### REQUIREMENT
Exactly the lines from the one containing "alarm clock: none" through the end of the entries, both ends included, are to be output.

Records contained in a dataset
-*-

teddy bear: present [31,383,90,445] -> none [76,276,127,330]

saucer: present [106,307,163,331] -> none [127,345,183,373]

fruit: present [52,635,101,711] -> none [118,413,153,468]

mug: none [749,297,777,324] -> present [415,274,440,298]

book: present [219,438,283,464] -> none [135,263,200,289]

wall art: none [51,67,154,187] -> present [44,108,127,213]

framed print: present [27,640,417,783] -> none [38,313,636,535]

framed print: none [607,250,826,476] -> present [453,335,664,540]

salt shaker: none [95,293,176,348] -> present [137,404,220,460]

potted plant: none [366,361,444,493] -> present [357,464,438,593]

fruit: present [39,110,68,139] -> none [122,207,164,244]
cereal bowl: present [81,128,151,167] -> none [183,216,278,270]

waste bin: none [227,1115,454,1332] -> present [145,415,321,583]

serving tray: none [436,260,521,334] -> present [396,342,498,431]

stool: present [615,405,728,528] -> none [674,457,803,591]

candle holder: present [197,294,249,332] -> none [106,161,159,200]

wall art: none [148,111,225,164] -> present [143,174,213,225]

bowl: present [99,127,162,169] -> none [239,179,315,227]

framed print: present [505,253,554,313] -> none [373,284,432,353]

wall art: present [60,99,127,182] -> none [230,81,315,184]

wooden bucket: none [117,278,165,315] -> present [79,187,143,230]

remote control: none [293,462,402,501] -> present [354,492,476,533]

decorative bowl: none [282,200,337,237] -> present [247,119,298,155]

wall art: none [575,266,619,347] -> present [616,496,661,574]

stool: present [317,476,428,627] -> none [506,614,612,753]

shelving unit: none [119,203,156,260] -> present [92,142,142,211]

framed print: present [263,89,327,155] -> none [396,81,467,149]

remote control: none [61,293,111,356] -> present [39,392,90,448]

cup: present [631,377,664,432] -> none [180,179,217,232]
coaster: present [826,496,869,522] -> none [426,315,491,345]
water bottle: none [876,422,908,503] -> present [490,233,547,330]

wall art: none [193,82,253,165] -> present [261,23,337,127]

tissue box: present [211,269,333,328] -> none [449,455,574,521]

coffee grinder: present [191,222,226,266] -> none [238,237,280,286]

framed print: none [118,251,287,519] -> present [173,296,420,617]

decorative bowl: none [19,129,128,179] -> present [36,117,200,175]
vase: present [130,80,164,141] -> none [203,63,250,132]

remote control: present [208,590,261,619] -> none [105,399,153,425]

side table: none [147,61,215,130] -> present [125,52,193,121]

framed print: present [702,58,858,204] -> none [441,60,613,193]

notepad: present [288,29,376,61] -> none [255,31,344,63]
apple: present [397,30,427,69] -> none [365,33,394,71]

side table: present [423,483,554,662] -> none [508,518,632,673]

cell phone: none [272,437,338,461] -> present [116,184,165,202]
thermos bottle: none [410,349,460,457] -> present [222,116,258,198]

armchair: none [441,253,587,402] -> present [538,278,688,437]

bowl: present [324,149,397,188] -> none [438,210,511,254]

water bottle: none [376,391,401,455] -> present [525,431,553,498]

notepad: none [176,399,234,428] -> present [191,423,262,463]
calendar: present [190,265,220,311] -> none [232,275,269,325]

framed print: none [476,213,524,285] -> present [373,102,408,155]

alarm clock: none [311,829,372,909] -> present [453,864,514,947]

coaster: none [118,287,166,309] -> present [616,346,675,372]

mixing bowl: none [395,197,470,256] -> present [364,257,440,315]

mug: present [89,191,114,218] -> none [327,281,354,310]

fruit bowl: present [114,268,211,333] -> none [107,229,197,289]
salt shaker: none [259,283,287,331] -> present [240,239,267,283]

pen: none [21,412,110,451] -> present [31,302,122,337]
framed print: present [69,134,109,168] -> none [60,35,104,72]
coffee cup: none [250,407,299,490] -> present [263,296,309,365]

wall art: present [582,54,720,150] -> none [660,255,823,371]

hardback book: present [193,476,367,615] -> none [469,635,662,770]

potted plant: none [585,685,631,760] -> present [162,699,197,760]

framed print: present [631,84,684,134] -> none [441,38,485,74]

-*-

### REPLY
alarm clock: none [311,829,372,909] -> present [453,864,514,947]

coaster: none [118,287,166,309] -> present [616,346,675,372]

mixing bowl: none [395,197,470,256] -> present [364,257,440,315]

mug: present [89,191,114,218] -> none [327,281,354,310]

fruit bowl: present [114,268,211,333] -> none [107,229,197,289]
salt shaker: none [259,283,287,331] -> present [240,239,267,283]

pen: none [21,412,110,451] -> present [31,302,122,337]
framed print: present [69,134,109,168] -> none [60,35,104,72]
coffee cup: none [250,407,299,490] -> present [263,296,309,365]

wall art: present [582,54,720,150] -> none [660,255,823,371]

hardback book: present [193,476,367,615] -> none [469,635,662,770]

potted plant: none [585,685,631,760] -> present [162,699,197,760]

framed print: present [631,84,684,134] -> none [441,38,485,74]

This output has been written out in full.